══ PROVIDED INFORMATION ══

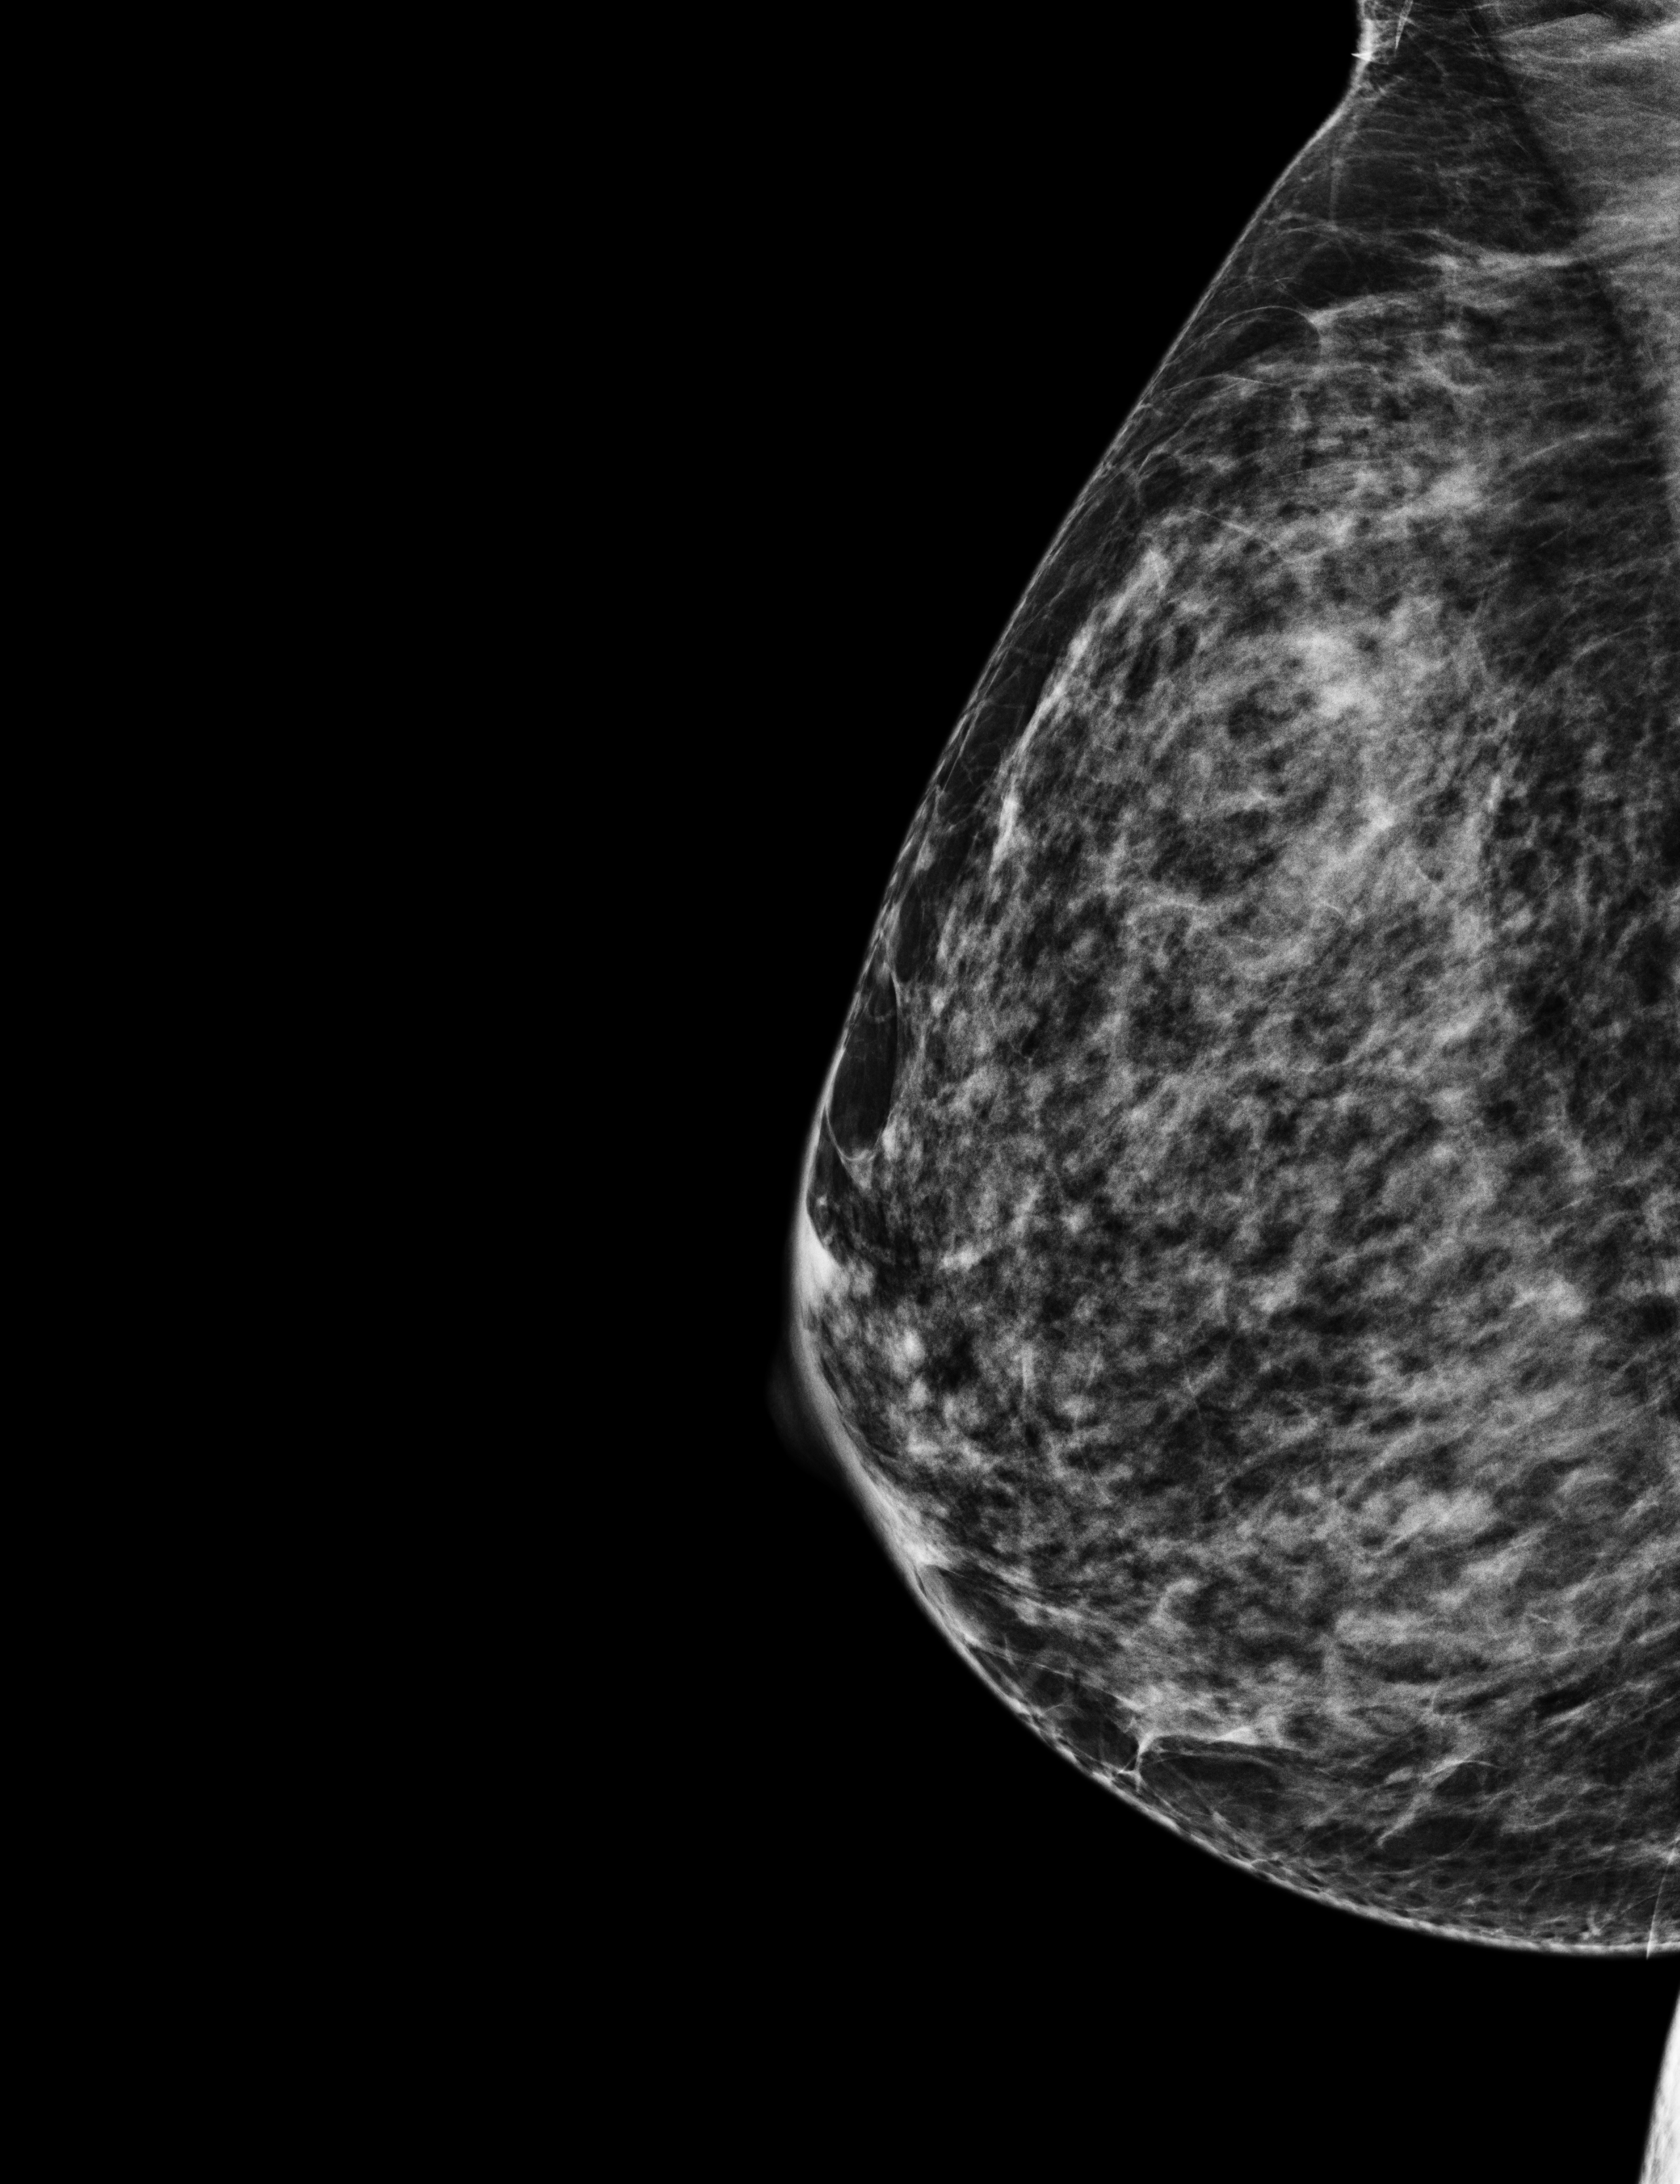
Annual screening mammography examination; compressed breast thickness 45 mm. Patient: female, 50 years.
Image type: full-field digital mammogram. Breast: right. Projection: laterally exaggerated craniocaudal (XCCL) view.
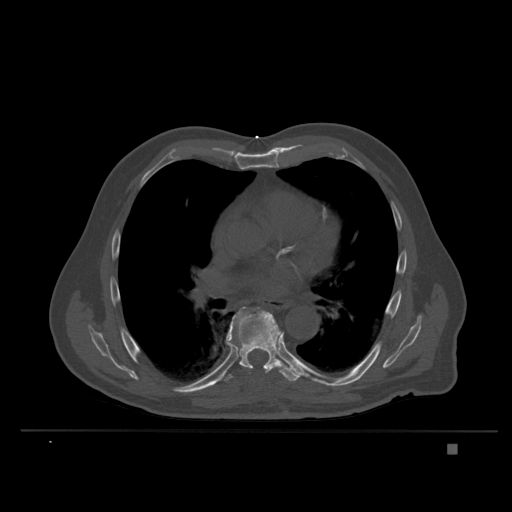
CT including the spine, one axial slice; slice 236 of 435 in the series (ordered by position); bone window (W 1800 / L 400 HU); 1.5 mm slice thickness; 512 × 512 image matrix. Patient: male, 73 years. From the clinical record (not read from this slice): primary cancer: skin.
Outlined on this slice (semi-automatic segmentation, software-assisted and operator-edited):
- T7 vertebra: bounding box <226,307,283,373> (left, top, right, bottom; pixels)
- T8 vertebra: <224,308,301,382>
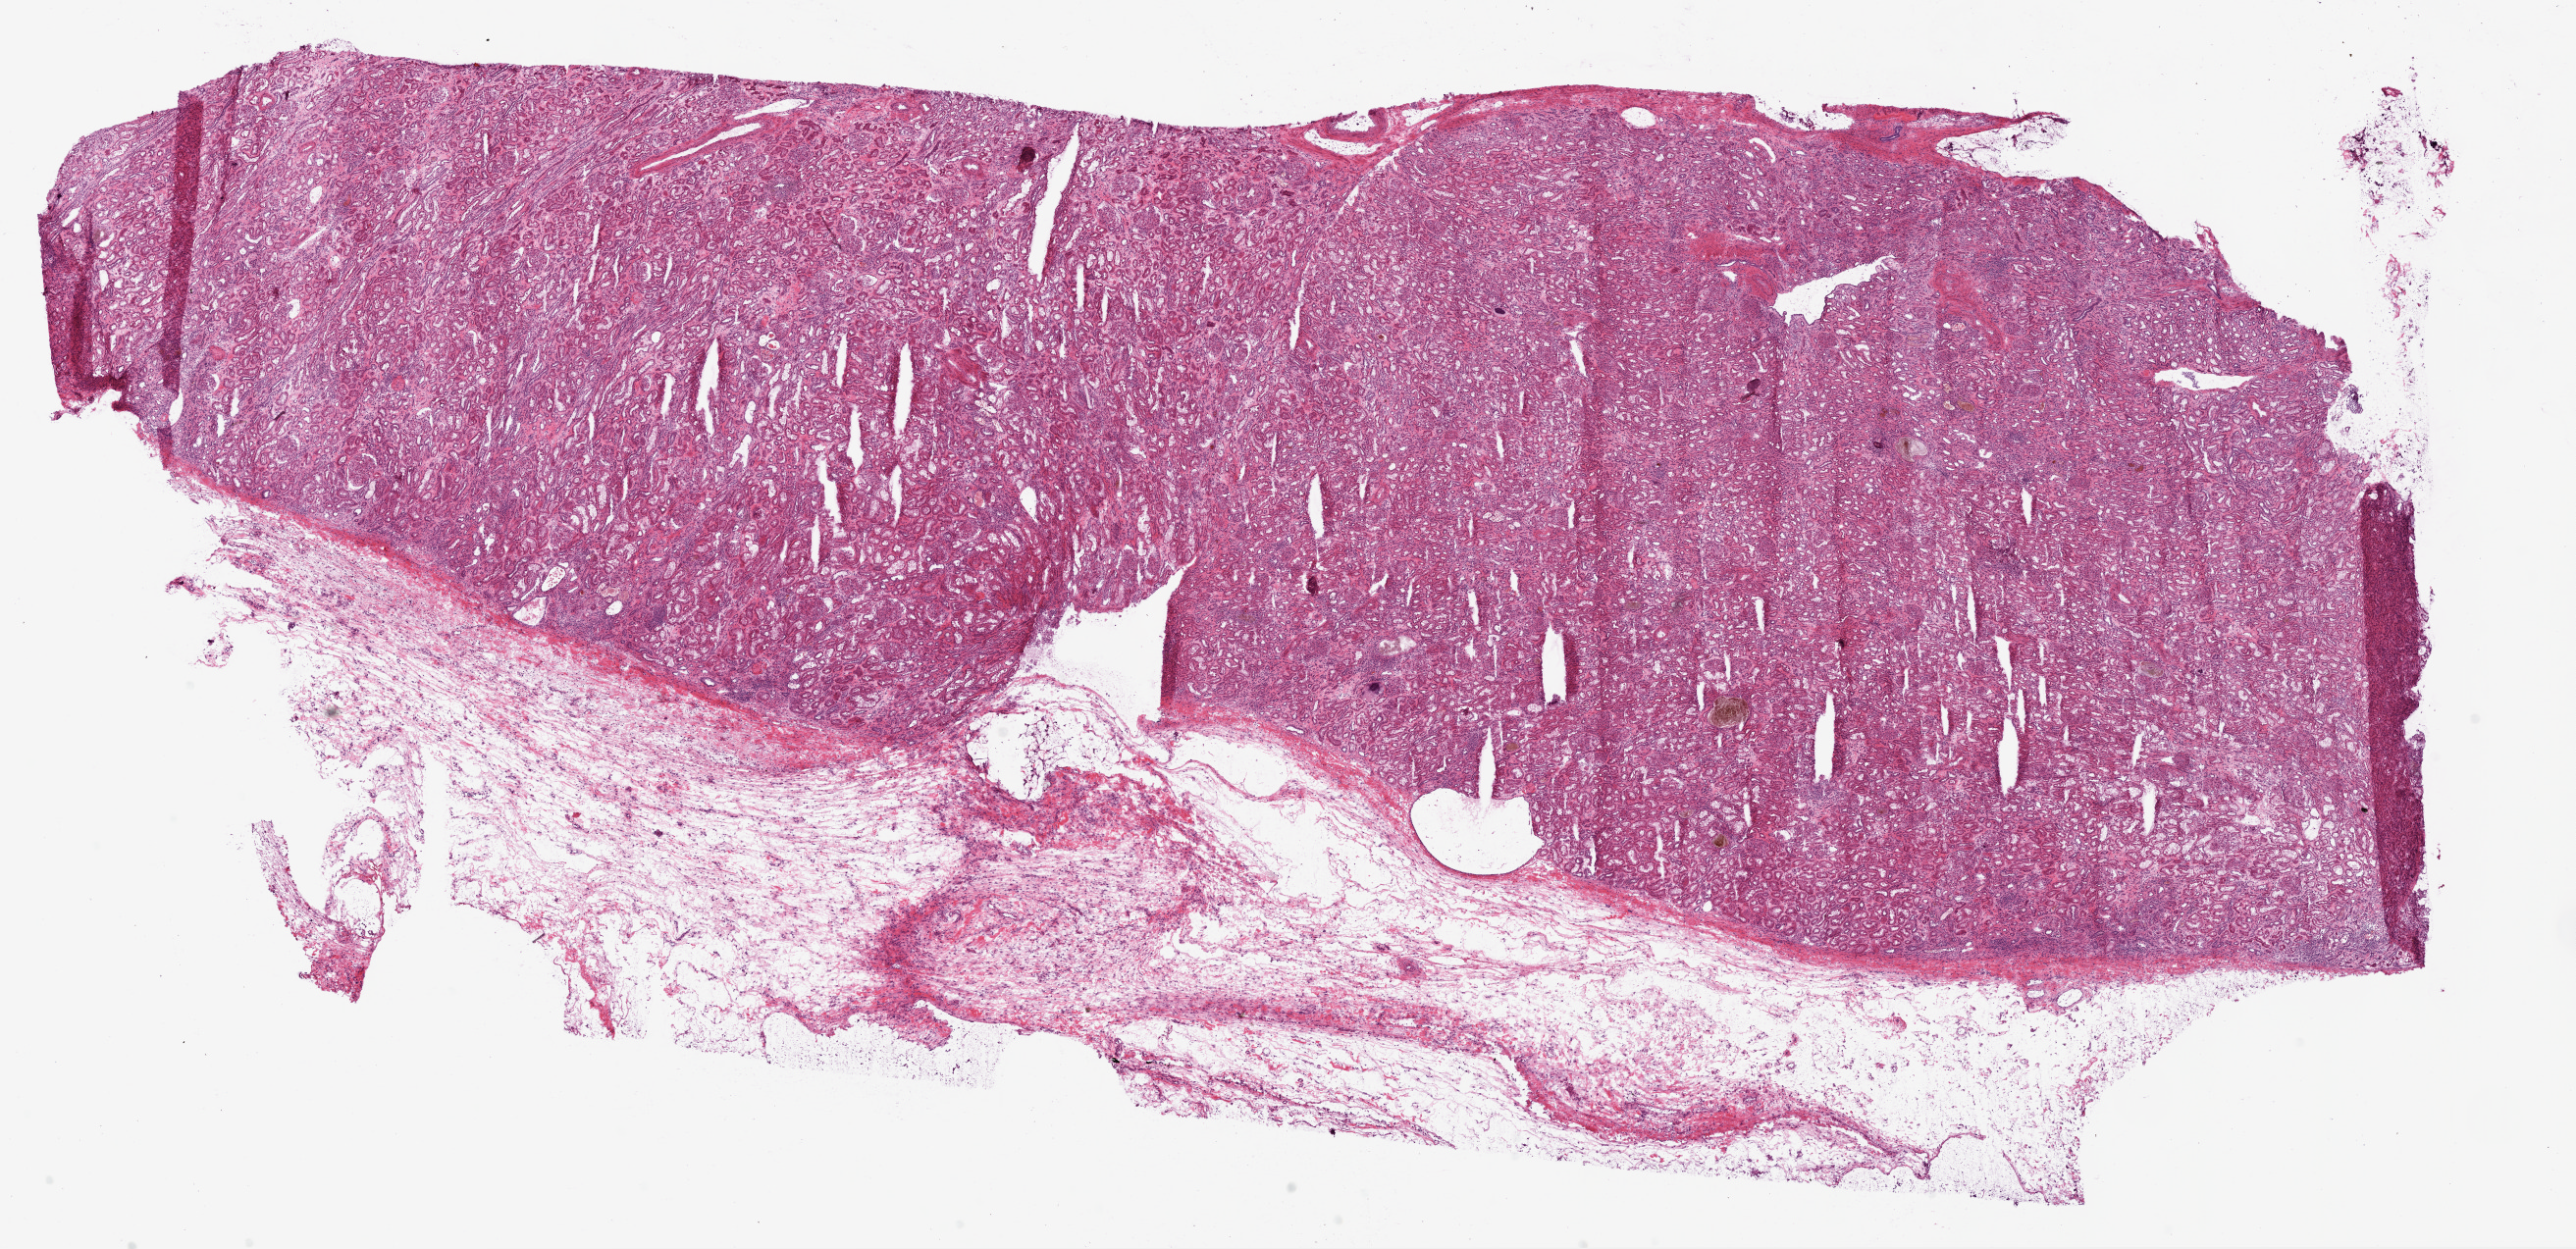
Whole-slide histology image, Hematoxylin and eosin (H&E) stained — shown as a low-resolution overview of the whole scanned area (about 21.1 x 10.2 mm, acquisition: 20x scan); frozen section from the bottom of the tissue portion; sample: solid tissue normal (non-tumour tissue), kidney. Male, age 75 years at initial diagnosis.
- this section: solid tissue normal sample (biorepository sample class)
- patient diagnosis: Papillary adenocarcinoma, NOS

═══

→ **EXERCISE DESCRIPTION**: Only the lines above from the line with "Outlined on this" to the line with "- T8 vertebra: <224,308,301,382>", those two lines included, should be reproduced exactly.

→ **SOLUTION**:
Outlined on this slice (semi-automatic segmentation, software-assisted and operator-edited):
- T7 vertebra: bounding box <226,307,283,373> (left, top, right, bottom; pixels)
- T8 vertebra: <224,308,301,382>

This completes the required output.